À faire:
a) Réécrivez le passage du texte sur la fraude de « L’ampleur de cette » à « résidaient à Haubourdin. » en remplaçant « grand-mère » par « retraitée ».
b) Dans le texte sur la fraude, où résidaient les deux sœurs pendant la période où elles ont perçu les chèques emploi service ?

Texte présenté:
▬▬▬
Actualités – Deux sœurs algériennes ont été jugées au tribunal de Lille le 17 octobre pour une fraude ayant permis d’obtenir illégalement près de 400 000 euros de fonds publics du Département du Nord, en France. Ces fonds étaient destinés à rémunérer des aidants pour prendre soin de leur frère malade, bien qu’il fût décédé depuis quatre ans.
L’ampleur de cette fraude est telle qu’elle pourrait laisser penser à une organisation criminelle bien rodée, mais ce n’est pas le cas. C’est plutôt une grand-mère qui comparaît devant le tribunal de Lille pour cette escroquerie. Elle est jugée aux côtés de sa sœur pour avoir perçu illégalement 389 000 euros de la part du Département du Nord, sous forme de chèques emploi service, entre 2014 et 2018, alors qu’elles résidaient à Haubourdin.
Pour perpétrer cette fraude, les deux sœurs ont prétendu que leur frère malade, bénéficiaire des chèques emploi service, était toujours en vie. La supercherie a été découverte quatre ans après le décès de leur frère, originaire d‘Algérie.
▬▬▬
Données fournies:
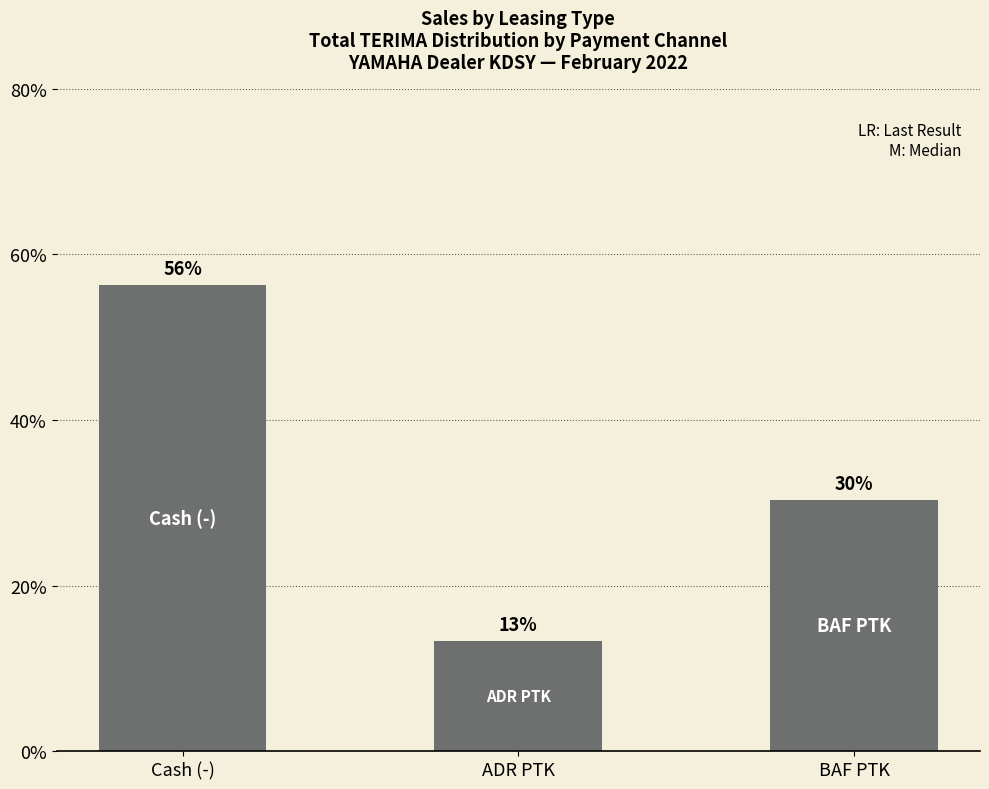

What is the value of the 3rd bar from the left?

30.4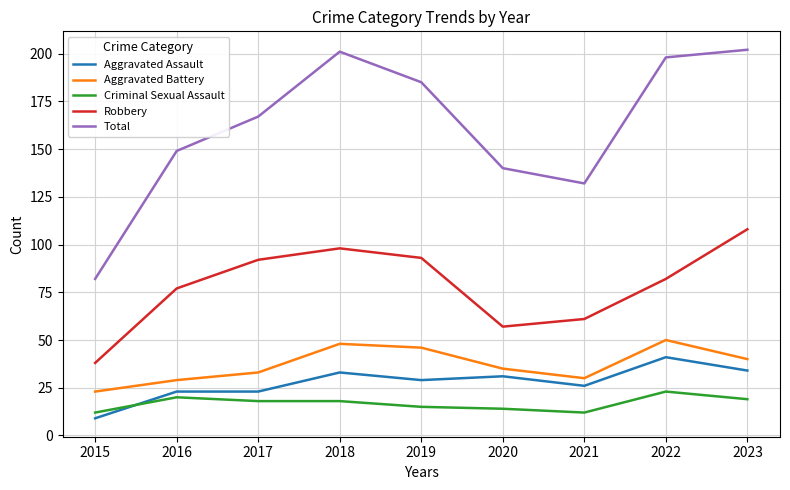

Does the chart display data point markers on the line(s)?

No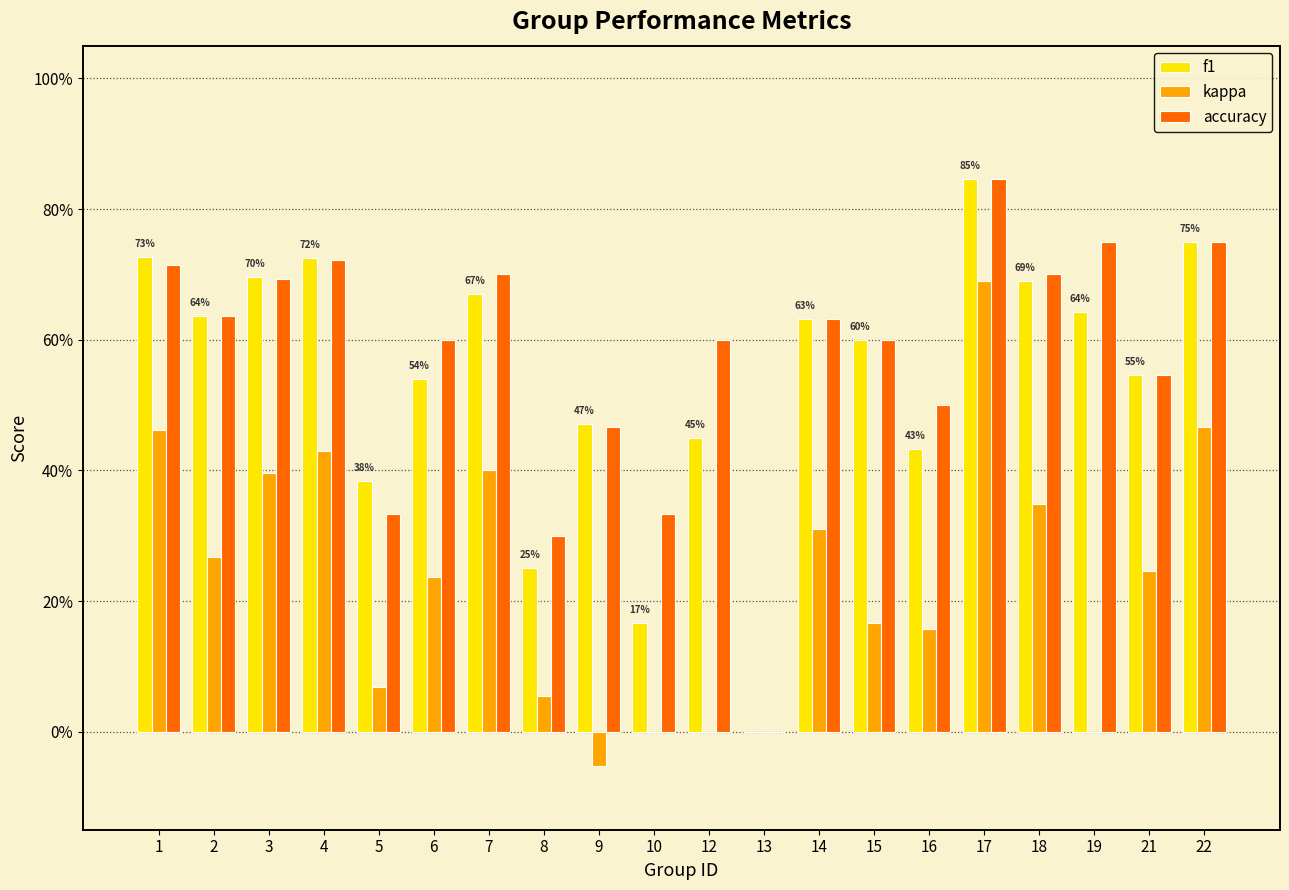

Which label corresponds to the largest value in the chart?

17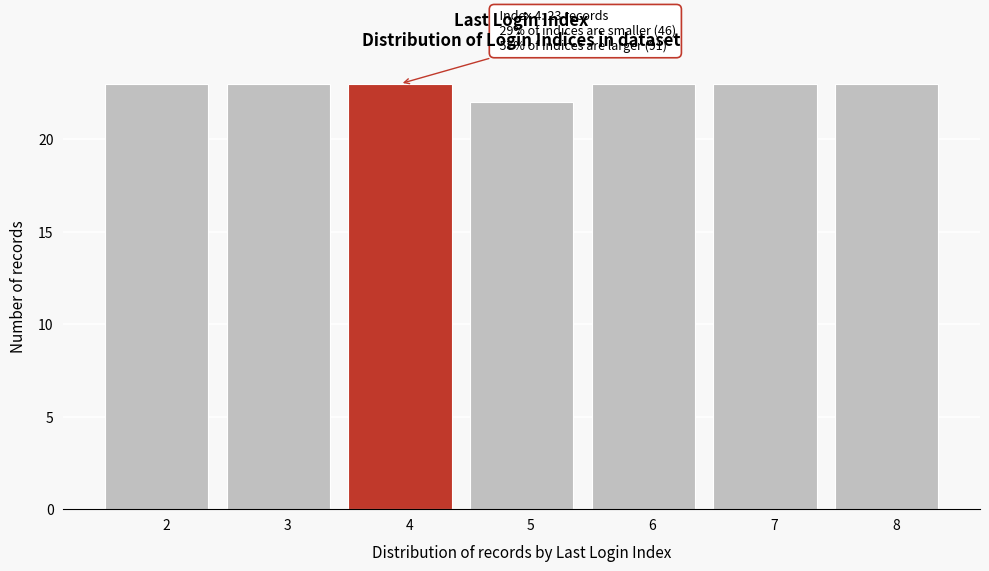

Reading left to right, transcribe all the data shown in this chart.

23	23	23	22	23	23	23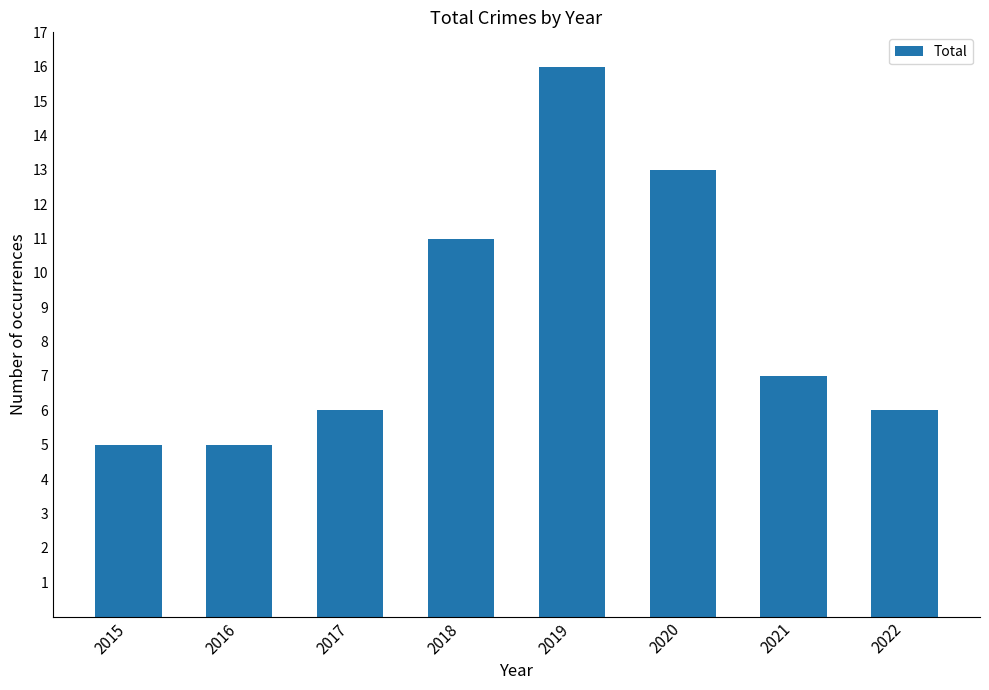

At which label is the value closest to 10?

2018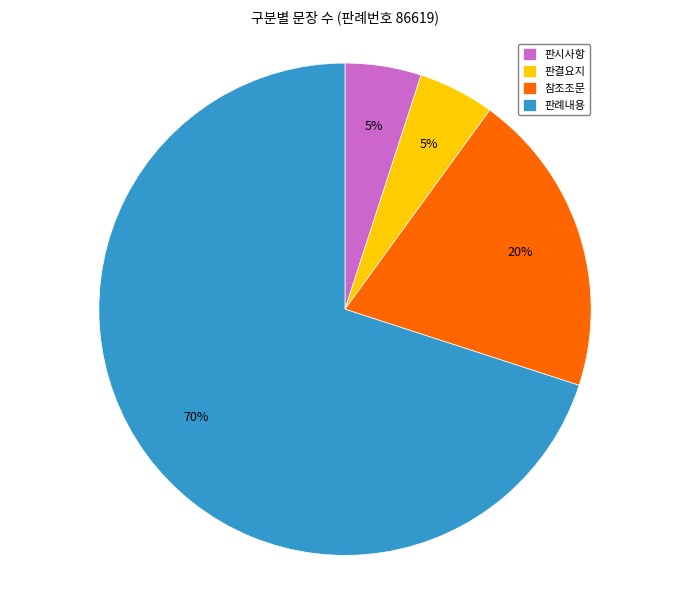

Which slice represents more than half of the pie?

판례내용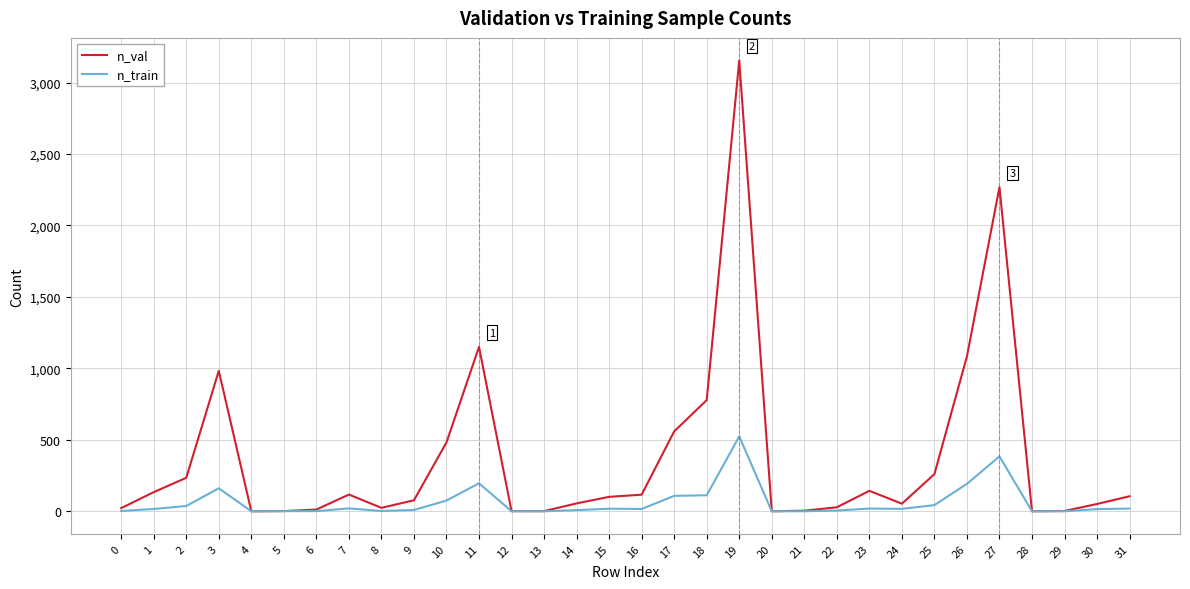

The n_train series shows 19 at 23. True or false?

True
▬▬▬
Réponses:
a)
L’ampleur de cette fraude est telle qu’elle pourrait laisser penser à une organisation criminelle bien rodée, mais ce n’est pas le cas. C’est plutôt une retraitée qui comparaît devant le tribunal de Lille pour cette escroquerie. Elle est jugée aux côtés de sa sœur pour avoir perçu illégalement 389 000 euros de la part du Département du Nord, sous forme de chèques emploi service, entre 2014 et 2018, alors qu’elles résidaient à Haubourdin.

b) À Haubourdin.